This paper addresses the collision detection problem in population protocols. The network consists of state machines called agents. At each time step, exactly one pair of agents is chosen uniformly at random to have an interaction, changing the states of the two agents. The collision detection problem involves each agent starting with an input integer between $1$ and $n$, where $n$ is the number of agents, and requires those agents to determine whether there are any duplicate input values among all agents. Specifically, the goal is for all agents to output false if all input values are distinct, and true otherwise. In this paper, we present an algorithm that requires a polynomial number of states per agent and solves the collision detection problem with probability one in sub-linear parallel time, both with high probability and in expectation. To the best of our knowledge, this algorithm is the first to solve the collision detection problem using a polynomial number of states within sublinear parallel time, affirmatively answering the question raised by Burman, Chen, Chen, Doty, Nowak, Severson, and Xu [PODC 2021] for the first time.
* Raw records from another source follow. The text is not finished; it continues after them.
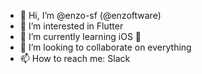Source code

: - 👋 Hi, I’m @enzo-sf (@enzoftware)
- 👀 I’m interested in Flutter
- 🌱 I’m currently learning iOS :apple:
- 💞️ I’m looking to collaborate on everything
- 📫 How to reach me: Slack

<!---
enzo-sf/enzo-sf is a ✨ special ✨ repository because its `README.md` (this file) appears on your GitHub profile.
You can click the Preview link to take a look at your changes.
--->
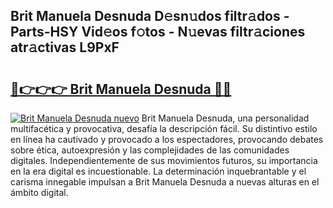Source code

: ## Brit Manuela Desnuda D𝚎sn𝚞dos filtr𝚊dos - Parts-HSY Vid𝚎os f𝚘tos - N𝚞evas filtr𝚊ciones atr𝚊ctivas L9PxF

# <h2><a href="http://mbbs3r.tromn.icu/?c=Brit+Manuela+Desnuda">🔗👉👉👉 Brit Manuela Desnuda 🔗🔗</a></h2>

[![Brit Manuela Desnuda nuevo](https://i.imgur.com/pEAQMta.gif)](http://mbbs3r.tromn.icu/?c=Brit+Manuela+Desnuda)
Brit Manuela Desnuda, una personalidad multifacética y provocativa, desafía la descripción fácil. Su distintivo estilo en línea ha cautivado y provocado a los espectadores, provocando debates sobre ética, autoexpresión y las complejidades de las comunidades digitales. Independientemente de sus movimientos futuros, su importancia en la era digital es incuestionable. La determinación inquebrantable y el carisma innegable impulsan a Brit Manuela Desnuda a nuevas alturas en el ámbito digital.
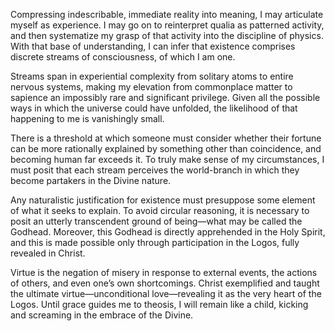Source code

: Compressing indescribable, immediate reality into meaning, I may articulate myself as experience. I may go on to reinterpret qualia as patterned activity, and then systematize my grasp of that activity into the discipline of physics. With that base of understanding, I can infer that existence comprises discrete streams of consciousness, of which I am one.

Streams span in experiential complexity from solitary atoms to entire nervous systems, making my elevation from commonplace matter to sapience an impossibly rare and significant privilege. Given all the possible ways in which the universe could have unfolded, the likelihood of that happening to me is vanishingly small.

There is a threshold at which someone must consider whether their fortune can be more rationally explained by something other than coincidence, and becoming human far exceeds it. To truly make sense of my circumstances, I must posit that each stream perceives the world-branch in which they become partakers in the Divine nature.

Any naturalistic justification for existence must presuppose some element of what it seeks to explain. To avoid circular reasoning, it is necessary to posit an utterly transcendent ground of being—what may be called the Godhead. Moreover, this Godhead is directly apprehended in the Holy Spirit, and this is made possible only through participation in the Logos, fully revealed in Christ.

Virtue is the negation of misery in response to external events, the actions of others, and even one’s own shortcomings. Christ exemplified and taught the ultimate virtue—unconditional love—revealing it as the very heart of the Logos. Until grace guides me to theosis, I will remain like a child, kicking and screaming in the embrace of the Divine.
翻译：本文研究群体协议中的碰撞检测问题。网络由称为智能体的状态机构成。在每个时间步，系统均匀随机选择恰好一对智能体进行交互，从而改变两者的状态。碰撞检测问题要求每个智能体以$1$至$n$之间的整数作为输入（其中$n$为智能体总数），并判定所有智能体中是否存在重复的输入值。具体而言，当所有输入值互异时，所有智能体应输出假；否则应输出真。本文提出一种算法，该算法要求每个智能体仅需多项式数量的状态，即能以高概率及期望意义下的亚线性并行时间，以概率一解决碰撞检测问题。据我们所知，这是首个在亚线性并行时间内使用多项式数量状态解决碰撞检测问题的算法，首次对Burman、Chen、Chen、Doty、Nowak、Severson和Xu在[PODC 2021]中提出的问题给出了肯定性解答。